◆ SOURCE PASSAGE
★ ★ ★ ★
Monday, November 29, 2010
5 Keys to Living the Good Life
Who knows how much time we have here on this earth, not just as individuals, but as a race in general. I've decided to write another personal labeled article, and this one is probably going to be one of the most important things you've ever read, or I hope you give it some thought.at the very least.
This is a top 5 list I've been thinking about for awhile now and it's finally ready to be shared with he rest of the interwebs. Please give it some thought. Following these simple ideas has seriously changed the way I live my life each day.
"Things turn out best for those who make the best of the way things turn out."
Wasn't sure who that Jack Buck guy was when I found the quote, but apparently he was the voice of the St. Louis Cardinals back in the 50's. I thought the quote was fitting though. It just about sums up how I feel about my life and the choices I've made throughout.
Whether you've made good decisions, bad decisions, or absolutely horrid decisions, you have to make the best of it. Which brings me to the first point for how to live an excellent life, which isn't really in any particular order. To be honest, I just prefer to write things out in a top 5 list. It just looks epic.
#1 - Learn from your mistakes
You can only truly learn from any past mistakes once you own up to it and admit you've made them. If you haven't done that yet, then obviously this won't be an easy thing to accomplish. You don't have to actually go out and tell somebody you've made a mistake, instead you just simply need to think about the important choices you've been handed so far in your travels. Make a full mental decision that you're aware of the choices you've made.
Maybe you quit a job when you really couldn't afford it, did something that ended a truly awesome relationship, or spent your last bit of cash on something that you really shouldn't have. There isn't a human being on this planet that hasn't made a mistake, that should be something you already know. All you need to do is fully understand that you've made them too, and that it's absolutely fine. Learn from your mistakes. Think about the past and make sure to apply what you've learned to use in the present. You should be a much stronger and smarter person because of the experiences you've encountered. Which have lead you to exactly where you are right this very moment.
★ ★ ★ ★
◆ REQUIREMENT 1
Format the records as a Markdown table with the columns Row and Line text, starting with the line that contains "linhas que estão" and going on through the last line of the records, with both ends included. Leave out blank lines and the pictures.
The post and the records come from different sources.

Page images and the text extracted from them
★ ★ ★ ★
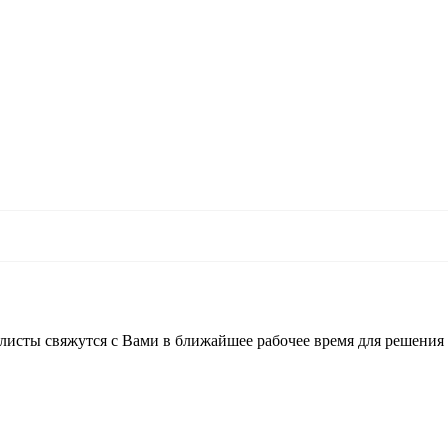
листы свяжутся с Вами в ближайшее рабочее время для решения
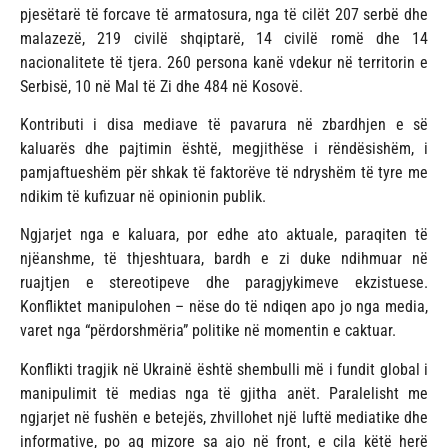
pjesëtarë të forcave të armatosura, nga të cilët 207 serbë dhe
malazezë, 219 civilë shqiptarë, 14 civilë romë dhe 14
nacionalitete të tjera. 260 persona kanë vdekur në territorin e
Serbisë, 10 në Mal të Zi dhe 484 në Kosovë.
Kontributi i disa mediave të pavarura në zbardhjen e së
kaluarës dhe pajtimin është, megjithëse i rëndësishëm, i
pamjaftueshëm për shkak të faktorëve të ndryshëm të tyre me
ndikim të kufizuar në opinionin publik.
Ngjarjet nga e kaluara, por edhe ato aktuale, paraqiten të
njëanshme, të thjeshtuara, bardh e zi duke ndihmuar në
ruajtjen e stereotipeve dhe paragjykimeve ekzistuese.
Konfliktet manipulohen – nëse do të ndiqen apo jo nga media,
varet nga “përdorshmëria” politike në momentin e caktuar.
Konflikti tragjik në Ukrainë është shembulli më i fundit global i
manipulimit të medias nga të gjitha anët. Paralelisht me
ngjarjet në fushën e betejës, zhvillohet një luftë mediatike dhe
informative, po aq mizore sa ajo në front, e cila këtë herë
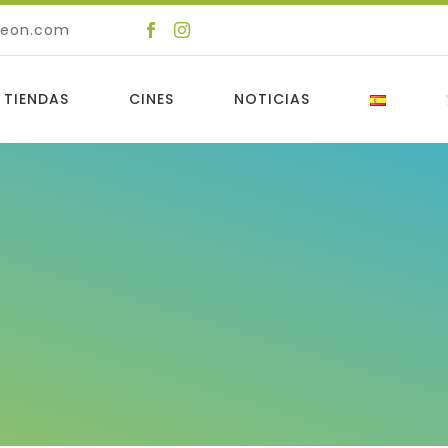
deon.com
 TIENDAS
CINES
NOTICIAS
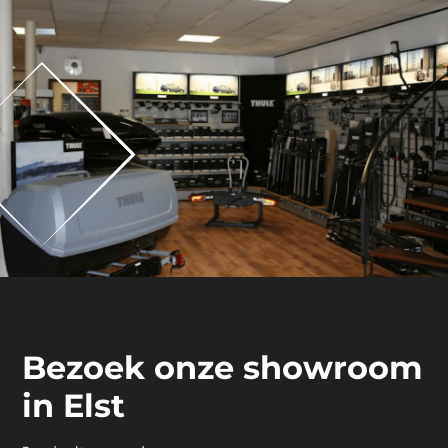
Bezoek onze showroom
in Elst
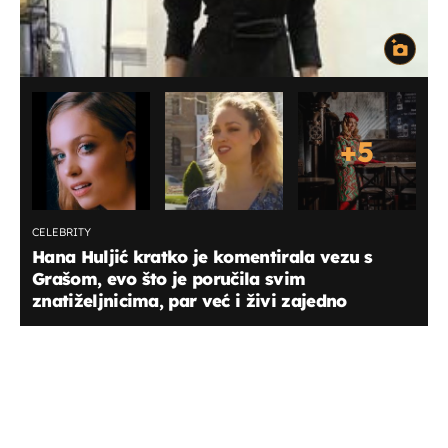
+
5
CELEBRITY
Hana Huljić kratko je komentirala vezu s
Grašom, evo što je poručila svim
znatiželjnicima, par već i živi zajedno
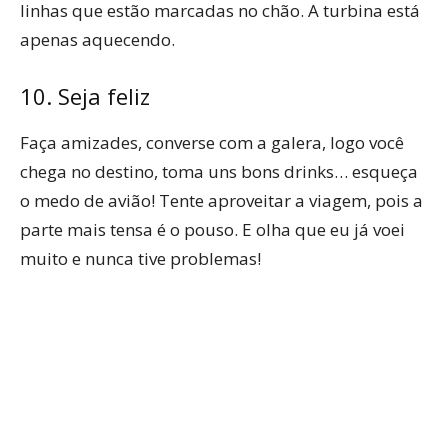
linhas que estão marcadas no chão. A turbina está
apenas aquecendo.
10. Seja feliz
Faça amizades, converse com a galera, logo você
chega no destino, toma uns bons drinks… esqueça
o medo de avião! Tente aproveitar a viagem, pois a
parte mais tensa é o pouso. E olha que eu já voei
muito e nunca tive problemas!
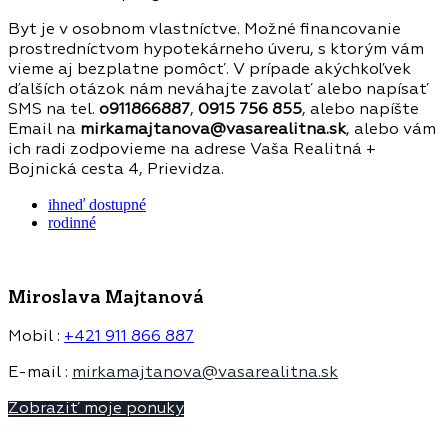
Byt je v osobnom vlastníctve. Možné financovanie
prostredníctvom hypotekárneho úveru, s ktorým vám
vieme aj bezplatne pomôcť. V prípade akýchkoľvek
ďalších otázok nám neváhajte zavolať alebo napísať
SMS na tel.
o911866887
,
0915 756 855
, alebo napíšte
Email na
mirkamajtanova@vasarealitna.sk
, alebo vám
ich radi zodpovieme na adrese Vaša Realitná +
Bojnická cesta 4, Prievidza.
ihneď dostupné
rodinné
Miroslava Majtanová
Mobil :
+421 911 866 887
E-mail :
mirkamajtanova@vasarealitna.sk
Zobraziť moje ponuky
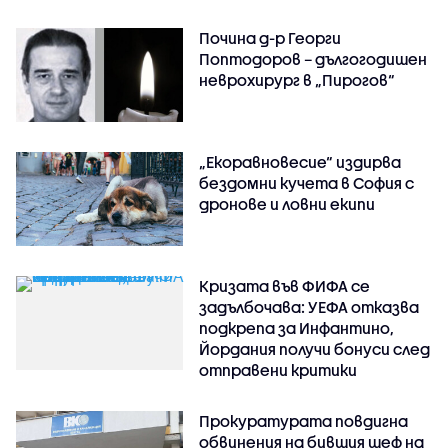
Почина д-р Георги
Поптодоров – дългогодишен
неврохирург в „Пирогов“
„Екоравновесие“ издирва
бездомни кучета в София с
дронове и ловни екипи
Кризата във ФИФА се
задълбочава: УЕФА отказва
подкрепа за Инфантино,
Йордания получи бонуси след
отправени критики
Прокуратурата повдигна
обвинения на бившия шеф на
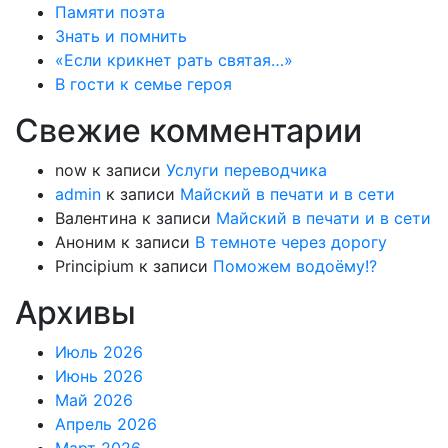
Памяти поэта
Знать и помнить
«Если крикнет рать святая…»
В гости к семье героя
Свежие комментарии
now
к записи
Услуги переводчика
admin
к записи
Майский в печати и в сети
Валентина
к записи
Майский в печати и в сети
Аноним
к записи
В темноте через дорогу
Principium
к записи
Поможем водоёму!?
Архивы
Июль 2026
Июнь 2026
Май 2026
Апрель 2026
★ ★ ★ ★
◆ REQUIREMENT 2
According to the post on living the good life, what is the first key?

◆ EXERCISE RESPONSE 1
| Row | Line text |
|---|---|
| 1 | linhas que estão marcadas no chão. A turbina está |
| 2 | apenas aquecendo. |
| 3 | 10. Seja feliz |
| 4 | Faça amizades, converse com a galera, logo você |
| 5 | chega no destino, toma uns bons drinks… esqueça |
| 6 | o medo de avião! Tente aproveitar a viagem, pois a |
| 7 | parte mais tensa é o pouso. E olha que eu já voei |
| 8 | muito e nunca tive problemas! |
| 9 | Byt je v osobnom vlastníctve. Možné financovanie |
| 10 | prostredníctvom hypotekárneho úveru, s ktorým vám |
| 11 | vieme aj bezplatne pomôcť. V prípade akýchkoľvek |
| 12 | ďalších otázok nám neváhajte zavolať alebo napísať |
| 13 | SMS na tel. |
| 14 | o911866887 |
| 15 | , |
| 16 | 0915 756 855 |
| 17 | , alebo napíšte |
| 18 | Email na |
| 19 | mirkamajtanova@vasarealitna.sk |
| 20 | , alebo vám |
| 21 | ich radi zodpovieme na adrese Vaša Realitná + |
| 22 | Bojnická cesta 4, Prievidza. |
| 23 | ihneď dostupné |
| 24 | rodinné |
| 25 | Miroslava Majtanová |
| 26 | Mobil : |
| 27 | +421 911 866 887 |
| 28 | E-mail : |
| 29 | mirkamajtanova@vasarealitna.sk |
| 30 | Zobraziť moje ponuky |
| 31 | Почина д-р Георги |
| 32 | Поптодоров – дългогодишен |
| 33 | неврохирург в „Пирогов“ |
| 34 | „Екоравновесие“ издирва |
| 35 | бездомни кучета в София с |
| 36 | дронове и ловни екипи |
| 37 | Кризата във ФИФА се |
| 38 | задълбочава: УЕФА отказва |
| 39 | подкрепа за Инфантино, |
| 40 | Йордания получи бонуси след |
| 41 | отправени критики |
| 42 | Прокуратурата повдигна |
| 43 | обвинения на бившия шеф на |
| 44 | Памяти поэта |
| 45 | Знать и помнить |
| 46 | «Если крикнет рать святая…» |
| 47 | В гости к семье героя |
| 48 | Свежие комментарии |
| 49 | now |
| 50 | к записи |
| 51 | Услуги переводчика |
| 52 | admin |
| 53 | к записи |
| 54 | Майский в печати и в сети |
| 55 | Валентина |
| 56 | к записи |
| 57 | Майский в печати и в сети |
| 58 | Аноним |
| 59 | к записи |
| 60 | В темноте через дорогу |
| 61 | Principium |
| 62 | к записи |
| 63 | Поможем водоёму!? |
| 64 | Архивы |
| 65 | Июль 2026 |
| 66 | Июнь 2026 |
| 67 | Май 2026 |
| 68 | Апрель 2026 |

◆ EXERCISE RESPONSE 2
Learn from your mistakes.